■ **WORK TASK**
Locate the line that contains "left knee: (443, 513)" in the entries below, then repeat it and every following line through the line that contains "left ear: (244, 145)", exactly, and no others.

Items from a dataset
◆ ◆ ◆ ◆

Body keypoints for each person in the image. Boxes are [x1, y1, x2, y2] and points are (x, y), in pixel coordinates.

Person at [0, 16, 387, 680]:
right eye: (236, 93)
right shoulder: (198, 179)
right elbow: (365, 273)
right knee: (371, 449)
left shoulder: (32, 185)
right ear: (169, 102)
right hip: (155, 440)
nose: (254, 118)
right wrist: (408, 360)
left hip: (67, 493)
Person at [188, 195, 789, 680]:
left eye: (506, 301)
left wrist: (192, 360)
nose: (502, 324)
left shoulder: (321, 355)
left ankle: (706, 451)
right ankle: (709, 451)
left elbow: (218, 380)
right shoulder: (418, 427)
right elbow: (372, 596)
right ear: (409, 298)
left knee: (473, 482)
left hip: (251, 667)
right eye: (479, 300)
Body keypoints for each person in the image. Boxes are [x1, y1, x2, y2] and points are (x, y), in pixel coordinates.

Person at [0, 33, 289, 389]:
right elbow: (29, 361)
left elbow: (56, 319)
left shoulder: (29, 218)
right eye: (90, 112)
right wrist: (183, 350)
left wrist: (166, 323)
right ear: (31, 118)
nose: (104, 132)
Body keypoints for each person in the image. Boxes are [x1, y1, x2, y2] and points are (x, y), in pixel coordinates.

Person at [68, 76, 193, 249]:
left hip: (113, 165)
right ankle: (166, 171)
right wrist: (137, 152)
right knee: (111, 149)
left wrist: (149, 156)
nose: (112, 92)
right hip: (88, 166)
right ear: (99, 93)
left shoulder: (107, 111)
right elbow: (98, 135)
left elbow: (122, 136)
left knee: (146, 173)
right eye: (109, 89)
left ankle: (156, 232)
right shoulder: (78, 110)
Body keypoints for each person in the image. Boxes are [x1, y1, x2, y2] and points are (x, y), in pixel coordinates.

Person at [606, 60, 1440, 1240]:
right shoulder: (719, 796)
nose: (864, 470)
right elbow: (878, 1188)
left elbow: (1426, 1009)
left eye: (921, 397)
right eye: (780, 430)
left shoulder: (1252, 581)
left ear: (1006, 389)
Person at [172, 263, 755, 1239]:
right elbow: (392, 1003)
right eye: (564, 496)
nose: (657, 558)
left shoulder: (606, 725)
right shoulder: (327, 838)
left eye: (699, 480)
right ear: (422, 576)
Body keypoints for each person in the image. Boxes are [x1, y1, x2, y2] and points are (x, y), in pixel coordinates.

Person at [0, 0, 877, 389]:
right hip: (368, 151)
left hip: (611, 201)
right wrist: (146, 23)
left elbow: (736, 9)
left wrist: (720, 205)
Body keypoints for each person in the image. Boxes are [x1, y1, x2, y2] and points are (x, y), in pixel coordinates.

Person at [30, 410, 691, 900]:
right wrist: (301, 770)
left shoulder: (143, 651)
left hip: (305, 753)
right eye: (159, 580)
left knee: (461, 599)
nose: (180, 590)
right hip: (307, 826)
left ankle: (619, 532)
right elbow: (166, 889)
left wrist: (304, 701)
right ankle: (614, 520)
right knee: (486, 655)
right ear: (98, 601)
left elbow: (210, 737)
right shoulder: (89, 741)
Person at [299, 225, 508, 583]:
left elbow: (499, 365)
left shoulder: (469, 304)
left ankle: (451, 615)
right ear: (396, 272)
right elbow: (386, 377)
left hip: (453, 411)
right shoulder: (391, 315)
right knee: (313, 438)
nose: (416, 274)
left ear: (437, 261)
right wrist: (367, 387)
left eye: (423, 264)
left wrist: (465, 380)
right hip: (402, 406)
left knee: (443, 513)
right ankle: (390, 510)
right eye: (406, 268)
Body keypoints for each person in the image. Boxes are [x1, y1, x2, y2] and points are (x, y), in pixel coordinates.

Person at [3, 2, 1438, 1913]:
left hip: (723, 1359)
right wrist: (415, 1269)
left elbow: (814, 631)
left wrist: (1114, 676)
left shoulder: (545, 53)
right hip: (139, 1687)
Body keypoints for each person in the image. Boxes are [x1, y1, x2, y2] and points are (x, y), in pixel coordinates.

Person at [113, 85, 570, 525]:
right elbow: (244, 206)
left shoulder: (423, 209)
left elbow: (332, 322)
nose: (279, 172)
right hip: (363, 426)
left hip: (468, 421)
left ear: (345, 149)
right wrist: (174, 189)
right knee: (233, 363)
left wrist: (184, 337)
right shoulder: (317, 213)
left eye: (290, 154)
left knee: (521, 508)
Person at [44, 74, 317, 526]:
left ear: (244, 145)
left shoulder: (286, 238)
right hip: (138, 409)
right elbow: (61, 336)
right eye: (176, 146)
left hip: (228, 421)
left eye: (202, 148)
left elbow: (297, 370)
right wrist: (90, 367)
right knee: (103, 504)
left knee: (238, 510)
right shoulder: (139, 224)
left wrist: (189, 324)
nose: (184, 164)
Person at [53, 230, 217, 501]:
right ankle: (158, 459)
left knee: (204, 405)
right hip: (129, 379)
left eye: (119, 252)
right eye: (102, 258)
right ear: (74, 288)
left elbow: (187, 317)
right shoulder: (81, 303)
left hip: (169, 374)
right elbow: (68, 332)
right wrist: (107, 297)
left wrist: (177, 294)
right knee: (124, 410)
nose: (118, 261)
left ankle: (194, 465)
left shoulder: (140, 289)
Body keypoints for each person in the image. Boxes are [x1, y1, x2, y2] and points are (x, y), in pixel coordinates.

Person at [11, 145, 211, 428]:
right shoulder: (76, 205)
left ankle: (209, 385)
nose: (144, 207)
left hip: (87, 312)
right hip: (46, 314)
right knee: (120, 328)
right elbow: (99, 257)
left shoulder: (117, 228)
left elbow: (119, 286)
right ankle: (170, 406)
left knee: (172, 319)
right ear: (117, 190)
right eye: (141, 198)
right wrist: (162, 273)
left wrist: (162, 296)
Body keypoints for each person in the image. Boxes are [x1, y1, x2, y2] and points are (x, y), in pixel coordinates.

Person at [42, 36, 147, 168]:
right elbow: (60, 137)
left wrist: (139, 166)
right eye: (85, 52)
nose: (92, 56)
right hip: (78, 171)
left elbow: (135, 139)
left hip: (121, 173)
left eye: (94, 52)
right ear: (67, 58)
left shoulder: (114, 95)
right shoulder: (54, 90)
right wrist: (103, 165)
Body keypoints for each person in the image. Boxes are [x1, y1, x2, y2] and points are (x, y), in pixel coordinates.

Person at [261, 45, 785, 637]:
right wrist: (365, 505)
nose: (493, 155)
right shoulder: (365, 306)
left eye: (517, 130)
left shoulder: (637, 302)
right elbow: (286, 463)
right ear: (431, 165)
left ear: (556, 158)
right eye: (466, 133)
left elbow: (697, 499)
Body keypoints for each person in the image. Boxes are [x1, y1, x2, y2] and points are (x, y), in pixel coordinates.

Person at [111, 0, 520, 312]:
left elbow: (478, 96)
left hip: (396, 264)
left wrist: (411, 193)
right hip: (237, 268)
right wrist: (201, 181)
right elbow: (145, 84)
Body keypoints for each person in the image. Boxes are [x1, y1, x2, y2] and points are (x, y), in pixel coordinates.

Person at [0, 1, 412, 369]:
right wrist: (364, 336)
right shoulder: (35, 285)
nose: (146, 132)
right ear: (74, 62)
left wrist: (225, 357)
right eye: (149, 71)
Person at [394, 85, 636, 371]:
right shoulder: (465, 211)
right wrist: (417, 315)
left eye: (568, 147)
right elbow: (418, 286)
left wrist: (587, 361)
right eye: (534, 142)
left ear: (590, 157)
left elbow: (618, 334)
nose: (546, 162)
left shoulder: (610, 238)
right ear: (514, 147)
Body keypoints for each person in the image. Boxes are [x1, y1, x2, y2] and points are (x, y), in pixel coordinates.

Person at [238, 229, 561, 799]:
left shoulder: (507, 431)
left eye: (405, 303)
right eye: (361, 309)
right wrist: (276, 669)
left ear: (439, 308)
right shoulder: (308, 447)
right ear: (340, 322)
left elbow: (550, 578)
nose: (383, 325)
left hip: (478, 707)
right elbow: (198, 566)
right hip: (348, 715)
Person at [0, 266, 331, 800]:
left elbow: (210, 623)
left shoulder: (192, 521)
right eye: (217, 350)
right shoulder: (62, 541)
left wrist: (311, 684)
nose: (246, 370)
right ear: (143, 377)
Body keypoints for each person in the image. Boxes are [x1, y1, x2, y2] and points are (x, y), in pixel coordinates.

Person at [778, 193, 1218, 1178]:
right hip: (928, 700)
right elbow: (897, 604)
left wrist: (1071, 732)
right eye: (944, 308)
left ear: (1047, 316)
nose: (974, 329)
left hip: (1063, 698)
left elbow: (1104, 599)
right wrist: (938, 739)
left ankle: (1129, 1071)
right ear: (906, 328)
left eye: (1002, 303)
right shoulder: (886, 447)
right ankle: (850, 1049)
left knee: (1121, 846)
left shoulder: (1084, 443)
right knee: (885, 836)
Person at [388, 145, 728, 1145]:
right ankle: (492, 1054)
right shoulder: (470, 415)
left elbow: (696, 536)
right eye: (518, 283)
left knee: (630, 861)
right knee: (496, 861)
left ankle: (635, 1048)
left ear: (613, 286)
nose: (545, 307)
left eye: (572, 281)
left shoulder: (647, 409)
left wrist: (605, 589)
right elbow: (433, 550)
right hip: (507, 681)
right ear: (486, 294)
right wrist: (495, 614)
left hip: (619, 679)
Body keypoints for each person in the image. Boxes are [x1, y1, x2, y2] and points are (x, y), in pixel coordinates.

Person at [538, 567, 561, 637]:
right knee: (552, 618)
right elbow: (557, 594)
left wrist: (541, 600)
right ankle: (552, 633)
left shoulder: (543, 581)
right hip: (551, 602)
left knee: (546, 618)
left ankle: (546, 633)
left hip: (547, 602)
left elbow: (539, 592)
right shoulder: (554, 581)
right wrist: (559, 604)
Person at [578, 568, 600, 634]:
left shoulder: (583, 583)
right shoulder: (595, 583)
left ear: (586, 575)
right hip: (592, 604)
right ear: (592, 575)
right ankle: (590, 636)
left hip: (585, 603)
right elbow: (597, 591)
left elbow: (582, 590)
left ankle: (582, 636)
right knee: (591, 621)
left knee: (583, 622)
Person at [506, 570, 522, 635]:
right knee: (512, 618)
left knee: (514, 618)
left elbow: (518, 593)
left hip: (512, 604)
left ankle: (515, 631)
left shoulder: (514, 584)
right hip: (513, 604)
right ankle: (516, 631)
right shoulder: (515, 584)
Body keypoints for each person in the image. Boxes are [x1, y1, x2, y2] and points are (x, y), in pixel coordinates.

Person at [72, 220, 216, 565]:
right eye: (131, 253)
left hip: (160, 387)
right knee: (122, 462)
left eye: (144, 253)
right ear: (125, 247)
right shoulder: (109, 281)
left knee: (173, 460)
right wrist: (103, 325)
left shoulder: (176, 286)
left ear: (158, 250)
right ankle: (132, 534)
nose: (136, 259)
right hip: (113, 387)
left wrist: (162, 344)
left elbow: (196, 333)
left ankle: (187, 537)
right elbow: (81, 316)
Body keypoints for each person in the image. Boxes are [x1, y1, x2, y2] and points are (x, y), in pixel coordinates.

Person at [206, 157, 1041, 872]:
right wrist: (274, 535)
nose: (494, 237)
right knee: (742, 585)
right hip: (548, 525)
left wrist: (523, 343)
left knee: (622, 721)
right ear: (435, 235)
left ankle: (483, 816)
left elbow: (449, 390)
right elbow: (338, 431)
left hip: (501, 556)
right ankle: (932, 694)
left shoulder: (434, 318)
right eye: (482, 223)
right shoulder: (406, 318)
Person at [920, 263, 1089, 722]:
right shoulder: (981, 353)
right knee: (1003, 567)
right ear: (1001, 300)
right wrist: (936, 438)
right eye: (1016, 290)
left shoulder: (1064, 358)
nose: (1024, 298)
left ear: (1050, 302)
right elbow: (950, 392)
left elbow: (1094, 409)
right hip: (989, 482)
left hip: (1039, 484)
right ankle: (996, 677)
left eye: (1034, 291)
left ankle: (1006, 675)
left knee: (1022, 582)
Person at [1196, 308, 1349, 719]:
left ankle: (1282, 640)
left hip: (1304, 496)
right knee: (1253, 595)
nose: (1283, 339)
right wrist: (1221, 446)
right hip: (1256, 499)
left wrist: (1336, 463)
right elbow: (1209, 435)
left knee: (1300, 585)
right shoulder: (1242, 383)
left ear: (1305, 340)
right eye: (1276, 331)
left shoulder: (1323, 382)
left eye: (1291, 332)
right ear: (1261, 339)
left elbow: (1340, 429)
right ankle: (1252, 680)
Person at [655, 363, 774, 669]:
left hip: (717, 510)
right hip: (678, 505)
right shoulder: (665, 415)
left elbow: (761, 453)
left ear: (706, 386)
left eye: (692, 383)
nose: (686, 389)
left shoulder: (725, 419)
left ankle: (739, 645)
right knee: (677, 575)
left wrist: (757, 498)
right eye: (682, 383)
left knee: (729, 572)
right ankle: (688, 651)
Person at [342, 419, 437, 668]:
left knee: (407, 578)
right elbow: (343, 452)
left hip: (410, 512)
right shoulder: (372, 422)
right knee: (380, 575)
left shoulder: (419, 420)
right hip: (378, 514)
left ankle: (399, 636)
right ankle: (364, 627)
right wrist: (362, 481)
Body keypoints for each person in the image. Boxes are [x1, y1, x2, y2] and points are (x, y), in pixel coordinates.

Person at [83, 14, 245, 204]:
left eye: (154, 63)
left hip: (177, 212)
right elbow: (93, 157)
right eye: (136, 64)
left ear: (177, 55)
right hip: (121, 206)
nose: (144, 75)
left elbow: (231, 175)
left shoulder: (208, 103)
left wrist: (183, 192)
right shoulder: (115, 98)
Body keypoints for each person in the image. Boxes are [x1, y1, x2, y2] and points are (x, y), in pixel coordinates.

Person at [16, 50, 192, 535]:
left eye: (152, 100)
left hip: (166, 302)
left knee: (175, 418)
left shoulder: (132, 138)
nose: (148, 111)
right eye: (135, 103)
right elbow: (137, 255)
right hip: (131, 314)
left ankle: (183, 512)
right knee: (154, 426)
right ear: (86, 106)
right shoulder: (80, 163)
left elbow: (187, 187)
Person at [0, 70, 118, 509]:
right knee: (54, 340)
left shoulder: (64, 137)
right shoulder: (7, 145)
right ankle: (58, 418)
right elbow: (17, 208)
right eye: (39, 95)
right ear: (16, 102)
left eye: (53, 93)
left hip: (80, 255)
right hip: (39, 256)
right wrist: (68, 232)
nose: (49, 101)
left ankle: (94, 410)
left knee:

◆ ◆ ◆ ◆

■ **RESPONSE TO THE TASK**
left knee: (443, 513)
right ankle: (390, 510)
right eye: (406, 268)
Body keypoints for each person in the image. Boxes are [x1, y1, x2, y2] and points are (x, y), in pixel coordinates.

Person at [3, 2, 1438, 1913]:
left hip: (723, 1359)
right wrist: (415, 1269)
left elbow: (814, 631)
left wrist: (1114, 676)
left shoulder: (545, 53)
right hip: (139, 1687)
Body keypoints for each person in the image. Boxes are [x1, y1, x2, y2] and points are (x, y), in pixel coordinates.

Person at [113, 85, 570, 525]:
right elbow: (244, 206)
left shoulder: (423, 209)
left elbow: (332, 322)
nose: (279, 172)
right hip: (363, 426)
left hip: (468, 421)
left ear: (345, 149)
right wrist: (174, 189)
right knee: (233, 363)
left wrist: (184, 337)
right shoulder: (317, 213)
left eye: (290, 154)
left knee: (521, 508)
Person at [44, 74, 317, 526]:
left ear: (244, 145)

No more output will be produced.